Première en Suisse
Antibiorésistance : un patient guéri par des virus tueurs de bactéries
Un patient de 41 ans atteint d'une infection pulmonaire récidivante résistante aux antibiotiques a été guéri grâce à la phagothérapie, un traitement utilisant des virus prédateurs des bactéries.
L'antibiorésistance est un problème de santé publique important. Et la solution pourrait venir de virus mangeurs de bactéries, inoffensifs pour les humains, appelés phages (ou bactériophages). Des médecins suisses ont eu l'idée de les utiliser pour traiter un patient atteint d'une infection pulmonaire récidivante et résistante aux antibiotiques. Cette pratique, connue sous le terme de phagothérapie, n'est pas véritablement une nouveauté. Si elle avait été délaissée par la plupart des médecins occidentaux dans les années 60, elle est toujours utilisée dans les pays de l'Europe de l'Est, et pourrait être une réponse à l'antiorésistance.
Phages : un traitement de dernière chance
José-Maria Vidal est atteint du syndrome de Kartagener. Cette maladie génétique qui affecte les voies respiratoires et empêche l’expulsion du mucus par les cellules ciliées, favorise le développement d'infections pulmonaires récidivantes. Les surinfections sont devenues plus nombreuses chez le patient lorsque qu'un accident de VTT l'a rendu tétraplégique à 36 ans. C'est ainsi qu'une pneumonie l'a conduit à être hospitalisé entre décembre 2019 et mai 2020 aux Hôpitaux universitaires de Genève.
Malgré un traitement antibiotique par intraveineuse en continu, aucune amélioration n'était observée. Face à cette situation désespérée, les médecins ont proposé au quadragénaire d'essayer une phagothérapie.
"Lorsque l’on essayait d’arrêter l’antibiothérapie, je faisais des pics de fièvre à 40 qui ne redescendaient pas, mes poumons s’engorgeaient de mucus que je n’arrivais pas à expectorer, j’étouffais. On a testé ce protocole (antibiotiques, administrés par intraveineuse en continu, 24h/24, 7j/7, NDLR) durant un ou deux mois, mais rien ne marchait... je n’avais plus la force de me battre. C’est à ce moment-là que l’on m’a proposé d’essayer un traitement à base de phage", s'est souvenu le patient âgé aujourd'hui de 45 ans, dans les pages du journal suisse Le Temps.Infection antiorésistante : la recherche du phage le plus adapté
Pour que la phagothérapie soit efficace, il est essentiel de déterminer quel phage a la capacité de détruire la bactérie en cause dans l'infection récidivante. Dans le cas de José-Maria Vidal, la bactérie responsable était Pseudomonas aeruginosa. Les médecins ont donc entrepris de chercher le bactériophage le plus adapté dans les banques de phages des laboratoires scientifiques du monde entier. Finalement, il a été identifié et trouvé à l'Université de Yale aux États-Unis.
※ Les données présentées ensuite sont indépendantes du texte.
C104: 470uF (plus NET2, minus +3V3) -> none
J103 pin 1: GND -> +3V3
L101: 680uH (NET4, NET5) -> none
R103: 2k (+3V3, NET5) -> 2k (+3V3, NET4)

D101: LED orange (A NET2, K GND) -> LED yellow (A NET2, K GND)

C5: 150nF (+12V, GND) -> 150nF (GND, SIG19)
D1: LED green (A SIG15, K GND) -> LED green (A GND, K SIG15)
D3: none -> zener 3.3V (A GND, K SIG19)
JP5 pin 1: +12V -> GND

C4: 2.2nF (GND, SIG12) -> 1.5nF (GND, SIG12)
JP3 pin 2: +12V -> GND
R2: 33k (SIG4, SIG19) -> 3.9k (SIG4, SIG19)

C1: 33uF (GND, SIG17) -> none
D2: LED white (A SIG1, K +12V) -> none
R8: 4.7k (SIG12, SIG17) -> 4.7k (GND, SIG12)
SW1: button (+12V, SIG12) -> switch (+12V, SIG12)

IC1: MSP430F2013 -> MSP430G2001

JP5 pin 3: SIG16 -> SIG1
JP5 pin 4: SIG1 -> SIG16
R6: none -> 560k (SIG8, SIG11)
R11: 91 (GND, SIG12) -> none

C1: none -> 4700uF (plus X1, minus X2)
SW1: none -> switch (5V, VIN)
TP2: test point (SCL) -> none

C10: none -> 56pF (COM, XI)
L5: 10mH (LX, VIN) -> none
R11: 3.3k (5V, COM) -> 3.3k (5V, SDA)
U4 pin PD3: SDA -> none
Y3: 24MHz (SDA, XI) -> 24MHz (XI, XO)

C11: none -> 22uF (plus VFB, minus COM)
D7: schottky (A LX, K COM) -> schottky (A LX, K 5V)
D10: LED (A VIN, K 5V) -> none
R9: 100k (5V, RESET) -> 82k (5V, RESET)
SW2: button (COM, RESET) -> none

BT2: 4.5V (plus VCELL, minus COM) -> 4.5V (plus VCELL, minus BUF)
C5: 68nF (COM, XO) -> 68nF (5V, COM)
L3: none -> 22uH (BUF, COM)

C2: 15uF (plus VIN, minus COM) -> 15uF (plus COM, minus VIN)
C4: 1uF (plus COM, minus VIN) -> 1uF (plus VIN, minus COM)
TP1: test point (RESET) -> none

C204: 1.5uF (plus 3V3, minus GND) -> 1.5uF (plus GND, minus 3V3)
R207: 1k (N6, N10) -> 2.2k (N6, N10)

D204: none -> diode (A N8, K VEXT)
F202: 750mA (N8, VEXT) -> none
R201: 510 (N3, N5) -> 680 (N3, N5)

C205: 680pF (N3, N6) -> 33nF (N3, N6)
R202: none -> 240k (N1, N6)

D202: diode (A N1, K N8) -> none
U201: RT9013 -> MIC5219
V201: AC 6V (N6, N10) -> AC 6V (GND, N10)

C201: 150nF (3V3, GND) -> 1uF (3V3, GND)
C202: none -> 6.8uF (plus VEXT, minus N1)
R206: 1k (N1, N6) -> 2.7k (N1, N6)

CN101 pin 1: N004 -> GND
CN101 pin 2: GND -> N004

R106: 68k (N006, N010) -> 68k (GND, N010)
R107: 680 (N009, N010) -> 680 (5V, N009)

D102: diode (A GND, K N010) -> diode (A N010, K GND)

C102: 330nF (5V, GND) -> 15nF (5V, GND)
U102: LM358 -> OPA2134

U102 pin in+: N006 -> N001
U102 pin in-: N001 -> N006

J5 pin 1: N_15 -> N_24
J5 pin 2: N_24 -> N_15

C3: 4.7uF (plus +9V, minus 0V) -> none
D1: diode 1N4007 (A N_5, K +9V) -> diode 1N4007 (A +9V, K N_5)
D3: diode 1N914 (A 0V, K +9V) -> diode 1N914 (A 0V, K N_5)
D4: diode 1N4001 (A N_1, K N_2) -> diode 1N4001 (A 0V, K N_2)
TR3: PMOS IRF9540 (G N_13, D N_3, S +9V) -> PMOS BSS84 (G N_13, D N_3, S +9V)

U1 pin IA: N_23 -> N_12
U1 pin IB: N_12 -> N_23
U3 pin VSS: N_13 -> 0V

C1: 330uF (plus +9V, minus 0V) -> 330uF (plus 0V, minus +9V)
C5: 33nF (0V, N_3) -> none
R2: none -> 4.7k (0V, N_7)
"L’équipe américaine nous a mis ce phage à disposition sans contrepartie et nous avons donc pu commencer le traitement en l’administrant par aérosols, tout en continuant les antibiotiques. Pour être honnête, je n’étais pas totalement rassuré au début, mais après trois jours le patient respirait déjà nettement mieux, au bout de quatre il ne produisait plus de mucus. Le résultat a été impressionnant, et hormis une petite fièvre le premier jour, aucun autre effet secondaire n’a été signalé et nous avons rapidement pu diminuer la prise d’antibiotiques intraveineux à un jour sur deux", a expliqué le professeur Christian Van Delden, médecin adjoint agrégé au service des maladies infectieuses des HUG et auteur de la recherche au journal Le Temps.Un second cycle de traitement par phages a été réalisé un an et demi plus tard lors d'un retour de l'infection. Il a permis au patient de continuer la prise d'antibiotiques uniquement sous la forme d'aérosols à domicile.
Phagothérapie : un long parcours avant le feu vert des agences réglementaires
Bien que les résultats de cette étude de cas publiée dans la revue Nature Communications soient prometteurs, la phagothérapie doit encore franchir de nombreuses étapes avant de devenir un traitement couramment proposé dans les hôpitaux occidentaux. Les agences réglementaires européennes et américaines tardent en effet à accorder les autorisations nécessaires pour l'utilisation de cette méthode. La raison ? Pour être efficace, ce type de traitement doit être individualisé pour chaque patient ce qui complique la mise en place d'essais randomisés.
"Nous espérons que notre publication rassure les agences sanitaires sur l’efficacité et l’innocuité de la phagothérapie, facilitant ainsi le développement de cette stratégique à plus large échelle", a confié le Pr Christian Van Delden à la revue suisse.